This is true at home – if I don’t repaint the windows this year, what are the chances that we have a bad winter, and that by next year I will end up having to replace them entirely, a far more costly exercise? And at work – if we don’t replace our boiler, what are the odds that it will break down again on a particularly freezing day and we will all have to work in our winter coats?
So when Cost Centre #1 lost his phone just before we left Edinburgh, I started calculating the odds of getting it back. It is a smartphone and I am told that there is a ready black market for such items, alas. It was not insured, the annual premiums being almost equivalent to the cost of a new one.
He had gone in a cab with his father to a show, and the pair of them had had a drink in the bar before it started. The taxi company was called, the theatre was turned upside down, inquiries were made at the pub.
My careless son had only himself to blame for the loss of this expensive bit of kit. But I then lay awake thinking through the consequences of my response. If I bought CC#1 a new phone, would that condone his fecklessness? Surely, he needed to learn a sharp lesson about responsibility? But if I didn’t replace it, would he risk penury to do so himself?
Setting boundaries is one of the hardest things that any parent or business boss has to do. If you run a small business, are you going to be angry when someone arrives five minutes late? Will there be penalties? Of course not. What if they do it several days in a row? Or if it creeps up to more than five minutes? How many days is too many? How late is too late? At what point must something be said?
These are judgment calls, and they are tough. That’s why each time I need to take a judgment call at work, I calculate the likely consequences. Will my response be seen as draconian? Or if I do nothing, too soft?
In Scotland last month we were living in someone else’s very nice Edinburgh house. I made very few rules for my family and their guests, but one was definitely no food in the living room. Another was set bed times for Cost Centre #3 and friend, as they are only 14. No chewing gum was another.
CC#3 managed to break all three of these rules. I issued immediate sanctions and he started to toe the line. But what, I asked both him and myself, if he had behaved like this when not under my supervision?
One morning I came across a card left on my pillow. It was from CC#3 and, in his best handwriting, it listed the three rules above and apologised for having broken each of them. The final words were: “I am really sorry for the way I have acted whilst I have been here and I wish I could have been more polite and nice around the house and you. I will go to my friend’s house and be the caring and polite boy that I normaly [sic] am.”
Very touching, I thought – but what about asking for multiple other offences to be taken into consideration? The depletion of my gin bottle, for one!

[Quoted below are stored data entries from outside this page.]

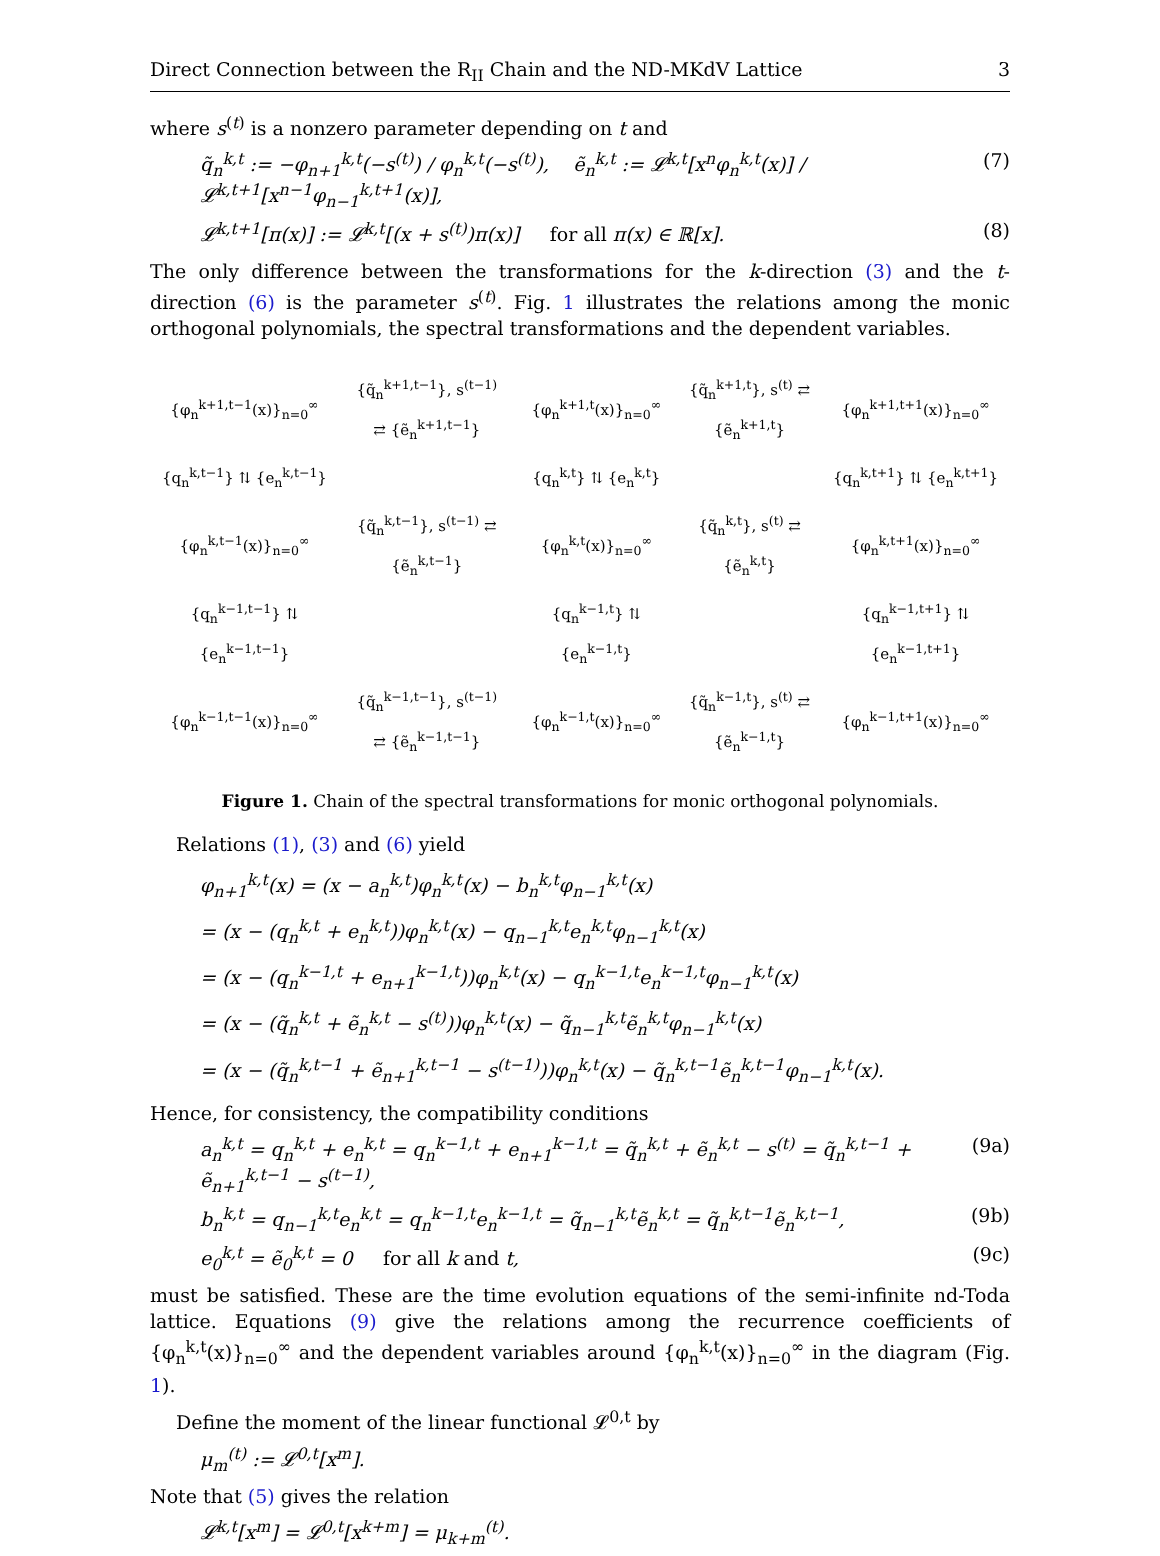Direct Connection between the R<sub>II</sub> Chain and the ND-MKdV Lattice 3
where s<sup>(t)</sup> is a nonzero parameter depending on t and
q̃<sub>n</sub><sup>k,t</sup> := −φ<sub>n+1</sub><sup>k,t</sup>(−s<sup>(t)</sup>) / φ<sub>n</sub><sup>k,t</sup>(−s<sup>(t)</sup>), ẽ<sub>n</sub><sup>k,t</sup> := 𝓛<sup>k,t</sup>[x<sup>n</sup>φ<sub>n</sub><sup>k,t</sup>(x)] / 𝓛<sup>k,t+1</sup>[x<sup>n−1</sup>φ<sub>n−1</sub><sup>k,t+1</sup>(x)], (7)
𝓛<sup>k,t+1</sup>[π(x)] := 𝓛<sup>k,t</sup>[(x + s<sup>(t)</sup>)π(x)] for all π(x) ∈ ℝ[x]. (8)
The only difference between the transformations for the k-direction (3) and the t-direction (6) is the parameter s<sup>(t)</sup>. Fig. 1 illustrates the relations among the monic orthogonal polynomials, the spectral transformations and the dependent variables.
| {φ<sub>n</sub><sup>k+1,t−1</sup>(x)}<sub>n=0</sub><sup>∞</sup> | {q̃<sub>n</sub><sup>k+1,t−1</sup>}, s<sup>(t−1)</sup> ⇄ {ẽ<sub>n</sub><sup>k+1,t−1</sup>} | {φ<sub>n</sub><sup>k+1,t</sup>(x)}<sub>n=0</sub><sup>∞</sup> | {q̃<sub>n</sub><sup>k+1,t</sup>}, s<sup>(t)</sup> ⇄ {ẽ<sub>n</sub><sup>k+1,t</sup>} | {φ<sub>n</sub><sup>k+1,t+1</sup>(x)}<sub>n=0</sub><sup>∞</sup> |
| {q<sub>n</sub><sup>k,t−1</sup>} ⇅ {e<sub>n</sub><sup>k,t−1</sup>} | | {q<sub>n</sub><sup>k,t</sup>} ⇅ {e<sub>n</sub><sup>k,t</sup>} | | {q<sub>n</sub><sup>k,t+1</sup>} ⇅ {e<sub>n</sub><sup>k,t+1</sup>} |
| {φ<sub>n</sub><sup>k,t−1</sup>(x)}<sub>n=0</sub><sup>∞</sup> | {q̃<sub>n</sub><sup>k,t−1</sup>}, s<sup>(t−1)</sup> ⇄ {ẽ<sub>n</sub><sup>k,t−1</sup>} | {φ<sub>n</sub><sup>k,t</sup>(x)}<sub>n=0</sub><sup>∞</sup> | {q̃<sub>n</sub><sup>k,t</sup>}, s<sup>(t)</sup> ⇄ {ẽ<sub>n</sub><sup>k,t</sup>} | {φ<sub>n</sub><sup>k,t+1</sup>(x)}<sub>n=0</sub><sup>∞</sup> |
| {q<sub>n</sub><sup>k−1,t−1</sup>} ⇅ {e<sub>n</sub><sup>k−1,t−1</sup>} | | {q<sub>n</sub><sup>k−1,t</sup>} ⇅ {e<sub>n</sub><sup>k−1,t</sup>} | | {q<sub>n</sub><sup>k−1,t+1</sup>} ⇅ {e<sub>n</sub><sup>k−1,t+1</sup>} |
| {φ<sub>n</sub><sup>k−1,t−1</sup>(x)}<sub>n=0</sub><sup>∞</sup> | {q̃<sub>n</sub><sup>k−1,t−1</sup>}, s<sup>(t−1)</sup> ⇄ {ẽ<sub>n</sub><sup>k−1,t−1</sup>} | {φ<sub>n</sub><sup>k−1,t</sup>(x)}<sub>n=0</sub><sup>∞</sup> | {q̃<sub>n</sub><sup>k−1,t</sup>}, s<sup>(t)</sup> ⇄ {ẽ<sub>n</sub><sup>k−1,t</sup>} | {φ<sub>n</sub><sup>k−1,t+1</sup>(x)}<sub>n=0</sub><sup>∞</sup> |
Figure 1. Chain of the spectral transformations for monic orthogonal polynomials.
Relations (1), (3) and (6) yield
φ<sub>n+1</sub><sup>k,t</sup>(x) = (x − a<sub>n</sub><sup>k,t</sup>)φ<sub>n</sub><sup>k,t</sup>(x) − b<sub>n</sub><sup>k,t</sup>φ<sub>n−1</sub><sup>k,t</sup>(x)
= (x − (q<sub>n</sub><sup>k,t</sup> + e<sub>n</sub><sup>k,t</sup>))φ<sub>n</sub><sup>k,t</sup>(x) − q<sub>n−1</sub><sup>k,t</sup>e<sub>n</sub><sup>k,t</sup>φ<sub>n−1</sub><sup>k,t</sup>(x)
= (x − (q<sub>n</sub><sup>k−1,t</sup> + e<sub>n+1</sub><sup>k−1,t</sup>))φ<sub>n</sub><sup>k,t</sup>(x) − q<sub>n</sub><sup>k−1,t</sup>e<sub>n</sub><sup>k−1,t</sup>φ<sub>n−1</sub><sup>k,t</sup>(x)
= (x − (q̃<sub>n</sub><sup>k,t</sup> + ẽ<sub>n</sub><sup>k,t</sup> − s<sup>(t)</sup>))φ<sub>n</sub><sup>k,t</sup>(x) − q̃<sub>n−1</sub><sup>k,t</sup>ẽ<sub>n</sub><sup>k,t</sup>φ<sub>n−1</sub><sup>k,t</sup>(x)
= (x − (q̃<sub>n</sub><sup>k,t−1</sup> + ẽ<sub>n+1</sub><sup>k,t−1</sup> − s<sup>(t−1)</sup>))φ<sub>n</sub><sup>k,t</sup>(x) − q̃<sub>n</sub><sup>k,t−1</sup>ẽ<sub>n</sub><sup>k,t−1</sup>φ<sub>n−1</sub><sup>k,t</sup>(x).
Hence, for consistency, the compatibility conditions
a<sub>n</sub><sup>k,t</sup> = q<sub>n</sub><sup>k,t</sup> + e<sub>n</sub><sup>k,t</sup> = q<sub>n</sub><sup>k−1,t</sup> + e<sub>n+1</sub><sup>k−1,t</sup> = q̃<sub>n</sub><sup>k,t</sup> + ẽ<sub>n</sub><sup>k,t</sup> − s<sup>(t)</sup> = q̃<sub>n</sub><sup>k,t−1</sup> + ẽ<sub>n+1</sub><sup>k,t−1</sup> − s<sup>(t−1)</sup>, (9a)
b<sub>n</sub><sup>k,t</sup> = q<sub>n−1</sub><sup>k,t</sup>e<sub>n</sub><sup>k,t</sup> = q<sub>n</sub><sup>k−1,t</sup>e<sub>n</sub><sup>k−1,t</sup> = q̃<sub>n−1</sub><sup>k,t</sup>ẽ<sub>n</sub><sup>k,t</sup> = q̃<sub>n</sub><sup>k,t−1</sup>ẽ<sub>n</sub><sup>k,t−1</sup>, (9b)
e<sub>0</sub><sup>k,t</sup> = ẽ<sub>0</sub><sup>k,t</sup> = 0 for all k and t, (9c)
must be satisfied. These are the time evolution equations of the semi-infinite nd-Toda lattice. Equations (9) give the relations among the recurrence coefficients of {φ<sub>n</sub><sup>k,t</sup>(x)}<sub>n=0</sub><sup>∞</sup> and the dependent variables around {φ<sub>n</sub><sup>k,t</sup>(x)}<sub>n=0</sub><sup>∞</sup> in the diagram (Fig. 1).
Define the moment of the linear functional 𝓛<sup>0,t</sup> by
μ<sub>m</sub><sup>(t)</sup> := 𝓛<sup>0,t</sup>[x<sup>m</sup>].
Note that (5) gives the relation
𝓛<sup>k,t</sup>[x<sup>m</sup>] = 𝓛<sup>0,t</sup>[x<sup>k+m</sup>] = μ<sub>k+m</sub><sup>(t)</sup>.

And CC#1’s phone? Someone also visiting the bar where CC#1 had been drinking found it buried beneath a heap of flyers, and at 7.15am the next morning texted the phone contact designated “Mum” to tell me he had it and how to collect it. Step forward the regional manager of an undertakers, and a fine, responsible human being.
Thank you, sir. You saved me from having to make a judgment call. What are the odds of that happening?